ASSIGNED TASK: Would you output all the lines below precisely as they stand, leaving each picture out?

+++

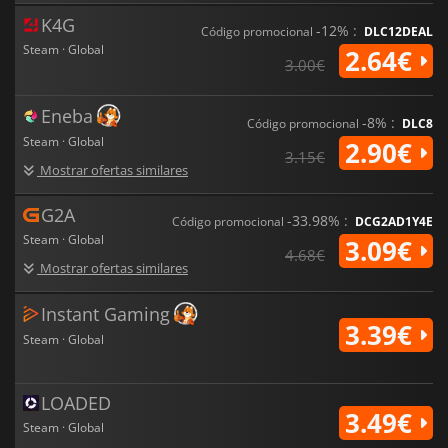
K4G
-12% :
Código promocional
DLC12DEAL
Steam · Global
2.64€
3.00€
Eneba
-8% :
Código promocional
DLC8
Steam · Global
2.90€
3.15€
Mostrar ofertas similares
G2A
-33.98% :
Código promocional
DCG2AD1Y4E
Steam · Global
3.09€
4.68€
Mostrar ofertas similares
Instant Gaming
3.39€
Steam · Global
LOADED
3.49€
Steam · Global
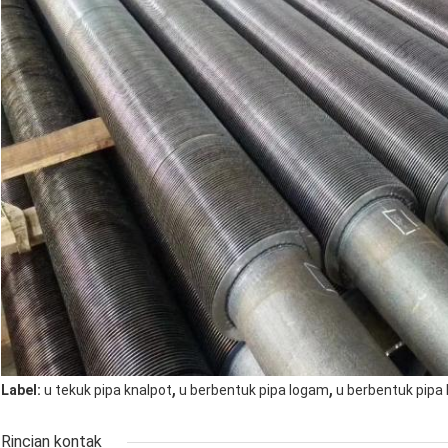
,
,
Label:
u tekuk pipa knalpot
u berbentuk pipa logam
u berbentuk pipa 
Rincian kontak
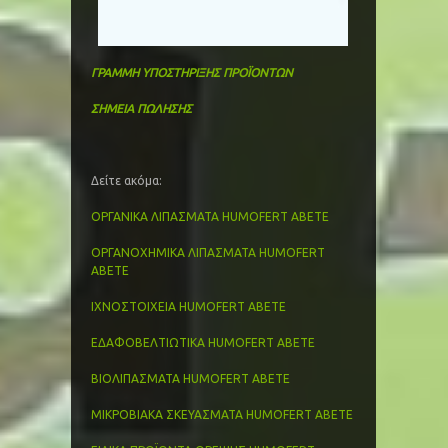
ΓΡΑΜΜΗ ΥΠΟΣΤΗΡΙΞΗΣ ΠΡΟΪΟΝΤΩΝ
ΣΗΜΕΙΑ ΠΩΛΗΣΗΣ
Δείτε ακόμα:
ΟΡΓΑΝΙΚΑ ΛΙΠΑΣΜΑΤΑ HUMOFERT ABETΕ
ΟΡΓΑΝΟΧΗΜΙΚΑ ΛΙΠΑΣΜΑΤΑ HUMOFERT
ABETE
ΙΧΝΟΣΤΟΙΧΕΙΑ HUMOFERT ABETE
ΕΔΑΦΟΒΕΛΤΙΩΤΙΚΑ HUMOFERT ABETE
ΒΙΟΛΙΠΑΣΜΑΤΑ HUMOFERT ABETE
ΜΙΚΡΟΒΙΑΚΑ ΣΚΕΥΑΣΜΑΤΑ HUMOFERT ABETE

+++

EXERCISE RESPONSE:
K4G
-12% :
Código promocional
DLC12DEAL
Steam · Global
2.64€
3.00€
Eneba
-8% :
Código promocional
DLC8
Steam · Global
2.90€
3.15€
Mostrar ofertas similares
G2A
-33.98% :
Código promocional
DCG2AD1Y4E
Steam · Global
3.09€
4.68€
Mostrar ofertas similares
Instant Gaming
3.39€
Steam · Global
LOADED
3.49€
Steam · Global
,
,
Label:
u tekuk pipa knalpot
u berbentuk pipa logam
u berbentuk pipa 
Rincian kontak
ΓΡΑΜΜΗ ΥΠΟΣΤΗΡΙΞΗΣ ΠΡΟΪΟΝΤΩΝ
ΣΗΜΕΙΑ ΠΩΛΗΣΗΣ
Δείτε ακόμα:
ΟΡΓΑΝΙΚΑ ΛΙΠΑΣΜΑΤΑ HUMOFERT ABETΕ
ΟΡΓΑΝΟΧΗΜΙΚΑ ΛΙΠΑΣΜΑΤΑ HUMOFERT
ABETE
ΙΧΝΟΣΤΟΙΧΕΙΑ HUMOFERT ABETE
ΕΔΑΦΟΒΕΛΤΙΩΤΙΚΑ HUMOFERT ABETE
ΒΙΟΛΙΠΑΣΜΑΤΑ HUMOFERT ABETE
ΜΙΚΡΟΒΙΑΚΑ ΣΚΕΥΑΣΜΑΤΑ HUMOFERT ABETE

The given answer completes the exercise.